The client mints per-user JWTs under the hood before calling /profile/*, /vault/*, or /users/* so you never handle them manually on the server.

React reference

const {
  userId,
  connectionStatus, // 'initializing' | 'ready' | 'missing-user' | 'token-error'
  gmailStatus, // 'unknown' | 'connected' | 'disconnected' | 'error'
  isGmailConnected,
  isUserReady,
  connectGmail,
  disconnect,
  ensureUserToken,
} = useKontext();
  • isUserReady turns true once a user ID is supplied and a token is minted.
  • gmailStatus helps you show reconnect/error states distinct from generic loading.
  • ensureUserToken(userId?, { forceRefresh }) gives you a fresh JWT when you need to call your own backend on behalf of the user.

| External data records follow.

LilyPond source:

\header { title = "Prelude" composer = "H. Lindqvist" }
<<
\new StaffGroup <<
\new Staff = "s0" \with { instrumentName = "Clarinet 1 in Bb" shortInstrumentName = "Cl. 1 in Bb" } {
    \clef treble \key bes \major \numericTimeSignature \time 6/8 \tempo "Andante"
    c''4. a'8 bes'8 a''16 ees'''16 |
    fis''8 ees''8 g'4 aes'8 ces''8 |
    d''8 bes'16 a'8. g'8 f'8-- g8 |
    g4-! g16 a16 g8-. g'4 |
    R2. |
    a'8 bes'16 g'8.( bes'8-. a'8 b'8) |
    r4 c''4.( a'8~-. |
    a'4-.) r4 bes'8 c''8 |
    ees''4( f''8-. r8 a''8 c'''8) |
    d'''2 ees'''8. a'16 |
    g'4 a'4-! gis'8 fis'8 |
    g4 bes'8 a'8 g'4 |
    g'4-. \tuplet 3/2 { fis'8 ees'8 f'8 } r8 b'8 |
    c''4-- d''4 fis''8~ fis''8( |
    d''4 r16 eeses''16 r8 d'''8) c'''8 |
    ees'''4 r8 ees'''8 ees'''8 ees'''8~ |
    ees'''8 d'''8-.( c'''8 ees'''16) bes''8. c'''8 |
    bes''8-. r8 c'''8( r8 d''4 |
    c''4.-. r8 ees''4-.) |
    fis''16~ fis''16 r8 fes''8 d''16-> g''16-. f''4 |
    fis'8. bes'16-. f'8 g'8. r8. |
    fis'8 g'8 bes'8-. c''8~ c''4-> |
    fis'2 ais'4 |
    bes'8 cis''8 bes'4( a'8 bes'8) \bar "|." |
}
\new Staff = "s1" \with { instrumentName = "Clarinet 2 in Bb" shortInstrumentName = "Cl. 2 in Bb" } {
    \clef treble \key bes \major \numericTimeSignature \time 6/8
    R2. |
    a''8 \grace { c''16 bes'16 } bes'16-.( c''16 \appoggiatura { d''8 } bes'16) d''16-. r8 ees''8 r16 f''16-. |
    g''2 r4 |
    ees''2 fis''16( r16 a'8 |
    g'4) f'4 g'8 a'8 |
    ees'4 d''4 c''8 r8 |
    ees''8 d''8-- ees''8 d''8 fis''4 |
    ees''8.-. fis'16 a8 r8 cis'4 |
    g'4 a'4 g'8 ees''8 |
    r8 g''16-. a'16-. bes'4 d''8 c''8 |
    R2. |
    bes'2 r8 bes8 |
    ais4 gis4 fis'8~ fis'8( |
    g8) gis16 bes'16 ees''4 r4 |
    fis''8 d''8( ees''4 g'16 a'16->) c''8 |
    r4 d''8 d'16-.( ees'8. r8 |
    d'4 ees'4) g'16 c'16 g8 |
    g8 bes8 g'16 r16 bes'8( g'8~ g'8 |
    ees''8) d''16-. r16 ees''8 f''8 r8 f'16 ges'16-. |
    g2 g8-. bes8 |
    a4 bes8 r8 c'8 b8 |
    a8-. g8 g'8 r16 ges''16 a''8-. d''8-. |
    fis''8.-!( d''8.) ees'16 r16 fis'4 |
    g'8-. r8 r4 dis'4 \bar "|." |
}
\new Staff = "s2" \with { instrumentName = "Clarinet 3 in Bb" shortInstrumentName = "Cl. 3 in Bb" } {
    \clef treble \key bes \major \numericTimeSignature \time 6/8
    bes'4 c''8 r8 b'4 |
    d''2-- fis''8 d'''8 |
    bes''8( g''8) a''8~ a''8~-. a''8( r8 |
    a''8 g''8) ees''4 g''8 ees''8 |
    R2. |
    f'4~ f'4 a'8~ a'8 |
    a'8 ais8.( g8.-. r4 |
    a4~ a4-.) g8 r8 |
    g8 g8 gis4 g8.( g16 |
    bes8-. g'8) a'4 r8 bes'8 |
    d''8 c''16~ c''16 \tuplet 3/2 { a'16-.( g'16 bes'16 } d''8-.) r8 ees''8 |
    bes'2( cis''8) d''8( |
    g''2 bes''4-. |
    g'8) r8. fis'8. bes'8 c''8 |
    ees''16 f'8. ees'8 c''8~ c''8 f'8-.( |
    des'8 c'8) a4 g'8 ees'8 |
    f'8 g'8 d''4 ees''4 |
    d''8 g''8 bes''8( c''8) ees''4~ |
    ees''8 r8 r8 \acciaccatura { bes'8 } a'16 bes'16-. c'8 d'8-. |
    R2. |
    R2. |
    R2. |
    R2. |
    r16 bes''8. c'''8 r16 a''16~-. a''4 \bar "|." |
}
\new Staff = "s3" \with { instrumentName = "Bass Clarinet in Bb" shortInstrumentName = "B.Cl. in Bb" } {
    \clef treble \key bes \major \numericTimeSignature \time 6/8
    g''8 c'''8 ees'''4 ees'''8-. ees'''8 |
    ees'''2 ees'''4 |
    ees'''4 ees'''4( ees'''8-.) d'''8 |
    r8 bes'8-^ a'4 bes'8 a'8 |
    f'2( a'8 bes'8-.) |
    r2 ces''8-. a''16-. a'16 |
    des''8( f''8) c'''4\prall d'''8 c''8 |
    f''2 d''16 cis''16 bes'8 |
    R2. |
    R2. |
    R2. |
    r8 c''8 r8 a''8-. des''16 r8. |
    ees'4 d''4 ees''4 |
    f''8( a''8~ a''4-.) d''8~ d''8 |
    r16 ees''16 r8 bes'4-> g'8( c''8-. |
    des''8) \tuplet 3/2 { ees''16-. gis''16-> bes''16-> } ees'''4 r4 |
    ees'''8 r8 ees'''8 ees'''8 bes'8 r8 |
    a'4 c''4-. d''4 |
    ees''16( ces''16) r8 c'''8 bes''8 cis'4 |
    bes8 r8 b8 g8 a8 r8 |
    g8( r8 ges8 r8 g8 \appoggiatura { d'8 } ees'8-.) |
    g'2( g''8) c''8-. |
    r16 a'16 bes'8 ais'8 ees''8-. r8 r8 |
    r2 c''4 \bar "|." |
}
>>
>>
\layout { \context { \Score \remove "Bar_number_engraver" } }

useKontextProfile() still exposes { systemPrompt, lastUpdated, isStale, refresh } for lightweight profile displays.

First-run checklist

  1. Supply a stable userId from your auth/session layer (Kontext never generates one).
  2. Mint a user token via /auth/user_token, then mount <KontextApp userId=... />.
  3. When gmailStatus === 'disconnected', prompt the user to run connectGmail(); only defer profile fetches until Gmail consent completes (vault endpoints remain available).
  4. Defer personalization UI until gmailStatus === 'connected' and connectionStatus === 'ready'.

Gmail-aware UI helpers

  • KontextConnectButton automatically switches between “Connect” and “Reconnect” based on isGmailConnected and disables itself until isUserReady.
  • KontextStatus shows loading vs disconnected vs connected states using the new status fields.
  • KontextModal packages the complete flow (connect, reconnect, disconnect, profile freshness) in a single component.

API quick reference

await kontext.profile.getProfile({ userId, task: 'chat', userQuery, privacyLevel: 'moderate' });
await kontext.profile.listFacts({ userId, limit: 20 });
await kontext.profile.deleteFacts({ userId, factIds: ['fact_1', 'fact_2'] });

await kontext.vault.upload({ userId, file });
await kontext.vault.getFileStatus({ userId, fileId });
await kontext.vault.listFiles({ userId });
await kontext.vault.query({ userId, query, includeAnswer: true });
await kontext.vault.deleteFile({ userId, fileId });
await kontext.vault.clearVault({ userId });

KontextError surfaces issues like UNAUTHORIZED_USER (no Gmail consent) or INVALID_USER_ID (malformed input) so you can prompt the right action.

Troubleshooting

  • 401 → The user hasn’t connected Gmail yet. Call connectGmail().
  • 403 → Check that your frontend origin is registered in the developer dashboard.
  • Token failuresconnectionStatus becomes 'token-error'. For consent issues, only gmailStatus will flip to 'disconnected'.
  • Rate limits → 60 /auth/user_token calls/min per developer, 30 vault writes & 120 reads/min.
  • Keep KONTEXT_API_KEY server-side—only per-user JWTs ever reach the browser.